Laughing at The Thought of Dying Alone
When I first went on a date with my first 40 year old, I had no deep thought about the matter on the age difference being over 10 years. There was a part of me that actually liked the idea of dating someone older. It rang and still rings the potential or promise of less “games” in dating, more established in their career which equates the prospects they could financially support me and my future babies, and they had a home already setup and easily just waiting for a significant other to just come swooning into this home they built.

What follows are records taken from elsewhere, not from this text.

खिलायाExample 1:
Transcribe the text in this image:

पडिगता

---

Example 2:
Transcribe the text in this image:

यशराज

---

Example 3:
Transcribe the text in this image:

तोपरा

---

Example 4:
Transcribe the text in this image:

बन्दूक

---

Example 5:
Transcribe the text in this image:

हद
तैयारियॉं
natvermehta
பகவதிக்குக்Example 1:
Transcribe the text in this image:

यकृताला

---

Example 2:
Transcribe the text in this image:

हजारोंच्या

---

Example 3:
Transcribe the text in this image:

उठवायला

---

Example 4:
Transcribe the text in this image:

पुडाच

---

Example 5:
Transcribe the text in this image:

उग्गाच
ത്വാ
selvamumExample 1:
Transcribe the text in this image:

Even after many dates and different faces over the years, I still remember random long ago details with my first 40 year old and our date at a comedy club. I gushed at his prospects but I above that, felt conversations were easy and the physical draw to want to kiss him. After a few drinks in before comedy club it definitely were setting us up for make-out sessions at the comedy club, which comedians definitely pointed at us and called us out embarrassingly as part of their comedic content for the evening.

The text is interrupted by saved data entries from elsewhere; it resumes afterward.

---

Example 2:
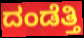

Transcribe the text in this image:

ದಂಡೆತ್ತಿ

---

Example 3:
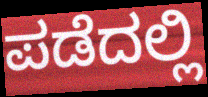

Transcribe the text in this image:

ಪಡೆದಲ್ಲಿ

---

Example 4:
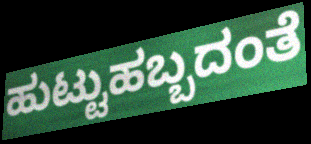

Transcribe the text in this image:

ಹುಟ್ಟುಹಬ್ಬದಂತೆ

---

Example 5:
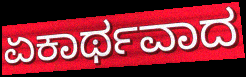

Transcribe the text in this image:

ಏಕಾರ್ಥವಾದ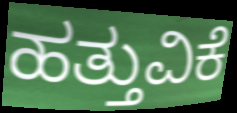
ಹತ್ತುವಿಕೆ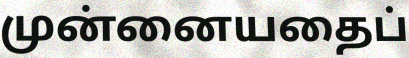
முன்னையதைப்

The comedians that night were sub-par in comparison to some of the more mainstream comedians that I appreciate and respect. They were sub-par for the many crude jokes that are too grotesque and over-sharing or some spectrum of very vile self-depreciation. I didn’t laugh very much during the night. It vividly replays in my head, 40 year old didn’t laugh as much either but he laughed hardest when a joke was made about the thoughts of dying alone. Single, and dying alone. I couldn’t understand why that joke was so funny. I don’t think I ever heard him laugh that hard even many dates later. Now that I’m 35, I get why he laughed so hard. There’s some truth to how it’s a real thought one has when one is single and older. When I was younger, the thought of dying, single, and alone didn’t feel eminent but now, it does.